■ **Task requirements**
a – In the text about basketball player Eddie Robinson, which team picked him 16th overall in the 2006 NBDL Draft?
b – Pick up the text about basketball player Eddie Robinson where it stops and keep it going.

[START OF Text segment]

Eddie B. Robinson Jr. (born April 19, 1976) is an American former professional basketball player.  A  shooting guard/small forward, he spent five seasons (1999–2004) in the National Basketball Association (NBA). In April 2017, Robinson was inducted into the NJCAA Hall of Fame in Las Vegas, Nevada.

Professional career

NBA years
After attending the University of Central Oklahoma, Robinson signed as an undrafted free agent with the NBA's Charlotte Hornets in 1999.  Known primarily for his leaping ability and athleticism, he averaged 7.2 points per game over two seasons as a reserve with the Hornets and attracted the attention of Chicago Bulls GM Jerry Krause, who felt that Robinson could become a star if given more playing time.  Krause signed Robinson to a 5-year, US$30 million contract in 2001.  In 2004, John Paxson, who replaced Krause as Bulls' general manager in 2003, convinced Bulls owner Jerry Reinsdorf to buy out the last two years of Robinson's contract. Robinson left the NBA and never returned.

D-League
On November 2, 2006 Robinson was selected by the Idaho Stampede with the 16th overall pick in the 2006 NBDL Draft. In the 2006-07 season Robinson averaged more than 15 points for the Idaho Stampede. After the season, he was released. On November 7, 2008, he was selected with the 14th pick in the fifth round of the 2008 NBA D-League Draft by the Albuquerque Thunderbirds. However, he did not come to a contract agreement.

NBL Canada
On September 19, 2011, it was announced that Robinson had signed with the Halifax Rainmen of the National Basketball League of Canada for the 2011-12 season.  However, he was placed in the injured reserve November 1. He played his first game with the Rainmen against the Oshawa Power on November 27, 2011. Robinson scored 18 points during his debut. He departed the team in January 2012.

[END OF Text segment]
[START OF Raw data]

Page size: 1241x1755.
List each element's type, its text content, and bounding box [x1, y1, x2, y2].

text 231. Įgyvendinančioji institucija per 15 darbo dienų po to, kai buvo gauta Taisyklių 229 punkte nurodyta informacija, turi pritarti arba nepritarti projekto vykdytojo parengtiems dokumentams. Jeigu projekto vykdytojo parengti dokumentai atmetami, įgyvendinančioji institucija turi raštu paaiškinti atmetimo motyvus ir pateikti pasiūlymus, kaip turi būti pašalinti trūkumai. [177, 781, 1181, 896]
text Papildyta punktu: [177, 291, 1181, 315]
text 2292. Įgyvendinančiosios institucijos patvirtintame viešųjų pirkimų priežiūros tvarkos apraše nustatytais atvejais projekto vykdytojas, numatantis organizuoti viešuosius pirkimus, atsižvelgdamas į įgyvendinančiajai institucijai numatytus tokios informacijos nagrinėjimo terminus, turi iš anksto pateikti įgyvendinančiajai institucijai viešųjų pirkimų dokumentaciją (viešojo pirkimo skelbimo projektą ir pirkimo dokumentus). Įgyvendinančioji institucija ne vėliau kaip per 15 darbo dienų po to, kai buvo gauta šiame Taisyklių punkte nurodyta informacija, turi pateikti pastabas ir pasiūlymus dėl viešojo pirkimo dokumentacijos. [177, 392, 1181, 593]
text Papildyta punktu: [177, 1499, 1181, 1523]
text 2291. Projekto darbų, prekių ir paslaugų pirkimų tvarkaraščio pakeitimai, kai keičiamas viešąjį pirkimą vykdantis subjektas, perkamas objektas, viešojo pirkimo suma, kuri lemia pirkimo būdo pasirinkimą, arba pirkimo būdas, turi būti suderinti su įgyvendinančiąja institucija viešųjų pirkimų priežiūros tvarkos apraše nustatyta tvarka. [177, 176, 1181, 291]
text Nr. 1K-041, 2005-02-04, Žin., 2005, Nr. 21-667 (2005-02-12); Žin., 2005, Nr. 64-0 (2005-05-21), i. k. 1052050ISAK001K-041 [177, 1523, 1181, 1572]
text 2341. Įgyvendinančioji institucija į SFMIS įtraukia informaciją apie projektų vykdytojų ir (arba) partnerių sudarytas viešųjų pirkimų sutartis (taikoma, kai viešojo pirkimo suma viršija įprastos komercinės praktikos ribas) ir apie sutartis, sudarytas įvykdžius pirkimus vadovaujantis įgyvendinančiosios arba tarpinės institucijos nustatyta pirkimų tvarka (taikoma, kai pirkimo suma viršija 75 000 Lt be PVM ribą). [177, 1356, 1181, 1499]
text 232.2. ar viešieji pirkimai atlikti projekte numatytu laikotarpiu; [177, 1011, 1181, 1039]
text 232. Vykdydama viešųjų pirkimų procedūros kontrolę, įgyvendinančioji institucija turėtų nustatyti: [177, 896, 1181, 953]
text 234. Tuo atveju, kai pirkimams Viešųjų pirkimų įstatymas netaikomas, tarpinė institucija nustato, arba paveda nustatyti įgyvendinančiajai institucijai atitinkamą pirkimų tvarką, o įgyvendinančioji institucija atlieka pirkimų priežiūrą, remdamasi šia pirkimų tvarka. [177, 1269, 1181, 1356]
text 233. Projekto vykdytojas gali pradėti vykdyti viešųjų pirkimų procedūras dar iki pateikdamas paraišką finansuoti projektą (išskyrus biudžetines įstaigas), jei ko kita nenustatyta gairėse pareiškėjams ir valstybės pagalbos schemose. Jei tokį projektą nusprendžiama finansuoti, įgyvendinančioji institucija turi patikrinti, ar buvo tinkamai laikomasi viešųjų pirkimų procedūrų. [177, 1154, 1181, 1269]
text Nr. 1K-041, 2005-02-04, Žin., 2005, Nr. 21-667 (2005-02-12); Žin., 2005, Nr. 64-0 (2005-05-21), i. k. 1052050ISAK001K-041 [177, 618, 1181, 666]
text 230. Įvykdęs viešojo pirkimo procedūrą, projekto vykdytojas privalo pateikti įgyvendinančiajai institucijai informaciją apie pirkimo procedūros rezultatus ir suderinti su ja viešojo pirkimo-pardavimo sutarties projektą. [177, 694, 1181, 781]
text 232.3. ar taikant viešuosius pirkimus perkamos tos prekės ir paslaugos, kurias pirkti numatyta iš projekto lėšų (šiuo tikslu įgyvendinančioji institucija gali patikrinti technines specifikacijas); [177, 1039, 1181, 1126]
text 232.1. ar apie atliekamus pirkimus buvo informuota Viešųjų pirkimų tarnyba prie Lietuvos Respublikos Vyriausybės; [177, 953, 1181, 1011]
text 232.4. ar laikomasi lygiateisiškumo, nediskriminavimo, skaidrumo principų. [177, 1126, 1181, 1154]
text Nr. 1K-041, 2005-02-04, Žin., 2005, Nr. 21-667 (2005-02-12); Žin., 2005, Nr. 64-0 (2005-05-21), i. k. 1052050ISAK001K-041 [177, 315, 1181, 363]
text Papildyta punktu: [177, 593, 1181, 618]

[END OF Raw data]

■ **Outputs for the tasks**
a – The Idaho Stampede.

b –
Big3
In 2017, Robinson signed with the Killer 3's in Ice Cube's Big 3 Basketball League.

Coaching
 Robinson is a volunteer coach for the boys basketball team of Prince Andrew High School in Dartmouth, Nova Scotia.

Personal life
Robinson resides in Halifax with his wife Jillian and son. He settled into the area after playing for the Rainmen, got remarried and subsequently became a Canadian citizen; he is a dual citizen of Canada and the United States. He splits his time between Halifax and Houston, Texas where his sisters as well as his three other children from a previous marriage live.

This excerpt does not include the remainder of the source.